In theory, the CustomScriptExtension should support the direct downloading of artifacts from a storage account. An example of this can be found here. However, I suspect that our storage account’s restriction policy might have hindered this functionality. As a result, I implemented a workaround, which involves acquiring an access token from the Azure scale set to access the storage account.

For guidance on how to do this, refer to “Acquire an access token”. This process is similar to the token acquisition for App Registrations. However, I tried to simplify the process of acquiring the access token, downloading the install script, and executing it on the VM into a single command. This was necessary because the commandToExecute in the CustomScriptExtension is designed to execute only one command.

Configuring the Azure Scale Set Instances

Each time a new instance is initiated, a virtual machine (VM) is created using the base image specified in the Azure scale set (for instance, a datacenter-azure-edition-core-smalldisk image). Thanks to the CustomScriptExtension, the Windows image includes a Windows service installed in (C:\Packages\Plugins\Microsoft.Compute.CustomScriptExtension\). This service executes the commandToExecute of the CustomScriptExtension. In our case we should find the script at C:\Packages\Plugins\Microsoft.Compute.CustomScriptExtension\1.9.5\Downloads\1\{YourPowershellInstallScriptOnVmCreation}.ps1. You can verify this by connecting to the VM via Remote Desktop Protocol (RDP).

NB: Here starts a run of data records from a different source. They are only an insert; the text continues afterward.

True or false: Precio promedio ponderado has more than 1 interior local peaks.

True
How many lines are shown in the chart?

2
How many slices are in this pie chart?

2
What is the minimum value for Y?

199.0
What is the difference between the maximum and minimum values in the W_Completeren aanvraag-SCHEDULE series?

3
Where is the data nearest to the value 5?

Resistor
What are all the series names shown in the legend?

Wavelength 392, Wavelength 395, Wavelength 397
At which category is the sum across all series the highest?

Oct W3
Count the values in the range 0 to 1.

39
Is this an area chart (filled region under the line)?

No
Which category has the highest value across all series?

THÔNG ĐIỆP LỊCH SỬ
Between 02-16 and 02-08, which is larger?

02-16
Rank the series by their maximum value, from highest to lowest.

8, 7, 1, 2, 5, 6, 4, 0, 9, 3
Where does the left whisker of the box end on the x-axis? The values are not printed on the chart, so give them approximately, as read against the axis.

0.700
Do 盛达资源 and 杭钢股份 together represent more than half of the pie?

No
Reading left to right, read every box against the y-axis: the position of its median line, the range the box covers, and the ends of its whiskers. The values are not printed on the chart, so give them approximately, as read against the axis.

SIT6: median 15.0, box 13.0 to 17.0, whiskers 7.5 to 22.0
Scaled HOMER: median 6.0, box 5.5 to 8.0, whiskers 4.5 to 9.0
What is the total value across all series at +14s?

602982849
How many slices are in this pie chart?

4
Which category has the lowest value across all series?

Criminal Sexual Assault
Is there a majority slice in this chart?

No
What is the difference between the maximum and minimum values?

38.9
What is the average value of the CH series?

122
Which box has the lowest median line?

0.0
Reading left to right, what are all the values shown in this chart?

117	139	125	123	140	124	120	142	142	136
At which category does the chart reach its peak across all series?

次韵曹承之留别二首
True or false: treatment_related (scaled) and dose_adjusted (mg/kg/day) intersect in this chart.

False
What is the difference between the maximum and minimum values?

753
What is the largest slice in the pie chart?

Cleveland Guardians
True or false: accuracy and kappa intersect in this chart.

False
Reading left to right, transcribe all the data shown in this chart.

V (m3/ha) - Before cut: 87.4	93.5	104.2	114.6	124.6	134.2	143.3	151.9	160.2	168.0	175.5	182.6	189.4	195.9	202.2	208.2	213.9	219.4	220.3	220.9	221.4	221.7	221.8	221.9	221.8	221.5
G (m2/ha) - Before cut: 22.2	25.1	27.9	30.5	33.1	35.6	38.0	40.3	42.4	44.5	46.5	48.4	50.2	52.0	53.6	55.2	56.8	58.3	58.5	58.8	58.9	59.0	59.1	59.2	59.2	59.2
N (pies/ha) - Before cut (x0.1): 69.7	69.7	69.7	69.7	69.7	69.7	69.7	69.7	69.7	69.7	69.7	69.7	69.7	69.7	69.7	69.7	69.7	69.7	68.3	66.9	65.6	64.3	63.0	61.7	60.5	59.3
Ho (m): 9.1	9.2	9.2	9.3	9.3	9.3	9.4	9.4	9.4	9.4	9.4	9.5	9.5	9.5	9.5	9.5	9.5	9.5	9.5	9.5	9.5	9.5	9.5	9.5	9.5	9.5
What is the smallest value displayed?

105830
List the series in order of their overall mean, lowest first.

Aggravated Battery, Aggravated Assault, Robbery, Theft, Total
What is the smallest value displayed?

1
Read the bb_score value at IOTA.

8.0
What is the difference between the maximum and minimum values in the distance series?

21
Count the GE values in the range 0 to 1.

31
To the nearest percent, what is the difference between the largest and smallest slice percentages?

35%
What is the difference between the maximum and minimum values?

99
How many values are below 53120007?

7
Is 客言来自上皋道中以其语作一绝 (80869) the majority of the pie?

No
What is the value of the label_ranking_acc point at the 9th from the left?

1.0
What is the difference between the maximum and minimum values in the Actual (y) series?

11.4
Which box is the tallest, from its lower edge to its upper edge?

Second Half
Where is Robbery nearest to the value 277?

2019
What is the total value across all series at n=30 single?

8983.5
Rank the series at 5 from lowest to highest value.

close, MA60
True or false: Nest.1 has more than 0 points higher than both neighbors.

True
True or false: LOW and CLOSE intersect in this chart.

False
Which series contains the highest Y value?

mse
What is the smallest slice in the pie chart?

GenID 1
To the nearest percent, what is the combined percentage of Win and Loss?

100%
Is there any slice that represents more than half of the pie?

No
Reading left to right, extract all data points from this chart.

The 1.status file, located in C:\Packages\Plugins\Microsoft.Compute.CustomScriptExtension\1.9.5\Status, should contain the output of the {YourPowershellInstallScriptOnVmCreation}.ps1 script when executed.

The logs of the CustomScriptExtension can be found in C:\WindowsAzure\Logs\Plugins\Microsoft.Compute.CustomScriptExtension\1.9.5\.

The powershell script YourPowershellInstallScriptOnVmCreation.ps1 itself is downloading the application from the storage account and installing it on the VM.

Please check blog for more information about the CustomScriptExtension.

Uploading the artifacts to the storage account

Once the Infrastructure as Code (IaC) template is deployed, the next step is to upload the artifacts (the application and PowerShell script) to the storage account. To do this, we first need the storage account’s URL. Fortunately, we’ve already included the resource group name and storage account name, among other details, in the output of the IaC template deployment.

In the Azure pipeline, we can access the output of the IaC template deployment using the $(ArmOut_rgName) syntax. This can be accomplished using the Azure CLI. The script below demonstrates how to upload the artifacts to the storage account:

Job: DeployIaC

Job: UploadScripts

Upgrade policy

The upgrade policy defines how the VMs in the scale set are updated. There are three options:

  • Manual
  • Automatic
  • Rolling

At present, we employ the Manual upgrade policy as our VMs are created daily and operate within a specific timeframe. After this timeframe, all VMs are removed. Consequently, new VMs are recreated, and the application is reinstalled the following day. This approach guarantees that the application remains updated.

If your application operates continuously and frequently receives updates, you might want to consider an upgrade policy other than Manual. In the azure scale set select Instances to check the state of the VMs.

(Fig 4. instances)
(Fig 4. instances)

If you see a warning sign in the column Latest model you would need to reimage the selected instance to have the VM in the latest state with the latest application version.

However when uploading a new version of your application to the storage account, within the azure pipeline you would need to reimage all VMs in the scale set. This can be done using the azure cli: az vmss update-instances


In conclusion, Azure Scale Sets provide a powerful and flexible solution for managing and scaling applications. By leveraging features like time-based scaling, Custom Script Extensions, and Managed Identities, we were able to create a system that adapts to our application’s specific needs and usage patterns. Remember, the choice of upgrade policy and scaling type should align with your application’s requirements and operational patterns. I’ll be sure to update this article as we continue to explore Azure Scale Sets and their capabilities.